- YOUR TASK
Could you return the full listing, every line exactly as given?
[RECORDS SHOWN Boundary: Start]
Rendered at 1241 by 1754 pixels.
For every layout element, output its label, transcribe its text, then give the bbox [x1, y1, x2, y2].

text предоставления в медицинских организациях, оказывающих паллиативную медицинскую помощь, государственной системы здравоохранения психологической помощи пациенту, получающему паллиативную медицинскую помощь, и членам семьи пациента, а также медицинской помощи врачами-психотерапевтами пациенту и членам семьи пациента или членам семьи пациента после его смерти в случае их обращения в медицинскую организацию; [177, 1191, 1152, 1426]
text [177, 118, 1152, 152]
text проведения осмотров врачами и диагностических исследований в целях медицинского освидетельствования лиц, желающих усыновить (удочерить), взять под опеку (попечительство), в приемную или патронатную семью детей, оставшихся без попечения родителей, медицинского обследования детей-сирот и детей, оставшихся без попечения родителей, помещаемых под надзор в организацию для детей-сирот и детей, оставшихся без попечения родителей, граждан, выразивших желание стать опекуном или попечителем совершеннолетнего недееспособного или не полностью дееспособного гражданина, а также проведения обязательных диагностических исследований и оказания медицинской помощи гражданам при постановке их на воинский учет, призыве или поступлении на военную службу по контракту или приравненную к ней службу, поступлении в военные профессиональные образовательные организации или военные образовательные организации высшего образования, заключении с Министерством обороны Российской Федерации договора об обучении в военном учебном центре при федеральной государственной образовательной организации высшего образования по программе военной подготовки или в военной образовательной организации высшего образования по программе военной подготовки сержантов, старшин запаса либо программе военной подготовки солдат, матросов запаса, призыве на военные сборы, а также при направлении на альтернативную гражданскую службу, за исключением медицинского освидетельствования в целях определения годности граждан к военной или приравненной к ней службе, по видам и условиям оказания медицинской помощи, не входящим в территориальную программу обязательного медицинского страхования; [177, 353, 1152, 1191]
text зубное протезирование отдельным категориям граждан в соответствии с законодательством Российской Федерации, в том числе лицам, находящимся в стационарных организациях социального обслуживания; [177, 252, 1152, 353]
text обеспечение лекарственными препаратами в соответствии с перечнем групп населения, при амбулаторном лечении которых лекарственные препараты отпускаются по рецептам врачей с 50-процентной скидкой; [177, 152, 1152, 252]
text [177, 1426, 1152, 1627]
[RECORDS SHOWN Boundary: End]
- SOLUTION TO THIS EXERCISE
Rendered at 1241 by 1754 pixels.
For every layout element, output its label, transcribe its text, then give the bbox [x1, y1, x2, y2].

text предоставления в медицинских организациях, оказывающих паллиативную медицинскую помощь, государственной системы здравоохранения психологической помощи пациенту, получающему паллиативную медицинскую помощь, и членам семьи пациента, а также медицинской помощи врачами-психотерапевтами пациенту и членам семьи пациента или членам семьи пациента после его смерти в случае их обращения в медицинскую организацию; [177, 1191, 1152, 1426]
text [177, 118, 1152, 152]
text проведения осмотров врачами и диагностических исследований в целях медицинского освидетельствования лиц, желающих усыновить (удочерить), взять под опеку (попечительство), в приемную или патронатную семью детей, оставшихся без попечения родителей, медицинского обследования детей-сирот и детей, оставшихся без попечения родителей, помещаемых под надзор в организацию для детей-сирот и детей, оставшихся без попечения родителей, граждан, выразивших желание стать опекуном или попечителем совершеннолетнего недееспособного или не полностью дееспособного гражданина, а также проведения обязательных диагностических исследований и оказания медицинской помощи гражданам при постановке их на воинский учет, призыве или поступлении на военную службу по контракту или приравненную к ней службу, поступлении в военные профессиональные образовательные организации или военные образовательные организации высшего образования, заключении с Министерством обороны Российской Федерации договора об обучении в военном учебном центре при федеральной государственной образовательной организации высшего образования по программе военной подготовки или в военной образовательной организации высшего образования по программе военной подготовки сержантов, старшин запаса либо программе военной подготовки солдат, матросов запаса, призыве на военные сборы, а также при направлении на альтернативную гражданскую службу, за исключением медицинского освидетельствования в целях определения годности граждан к военной или приравненной к ней службе, по видам и условиям оказания медицинской помощи, не входящим в территориальную программу обязательного медицинского страхования; [177, 353, 1152, 1191]
text зубное протезирование отдельным категориям граждан в соответствии с законодательством Российской Федерации, в том числе лицам, находящимся в стационарных организациях социального обслуживания; [177, 252, 1152, 353]
text обеспечение лекарственными препаратами в соответствии с перечнем групп населения, при амбулаторном лечении которых лекарственные препараты отпускаются по рецептам врачей с 50-процентной скидкой; [177, 152, 1152, 252]
text [177, 1426, 1152, 1627]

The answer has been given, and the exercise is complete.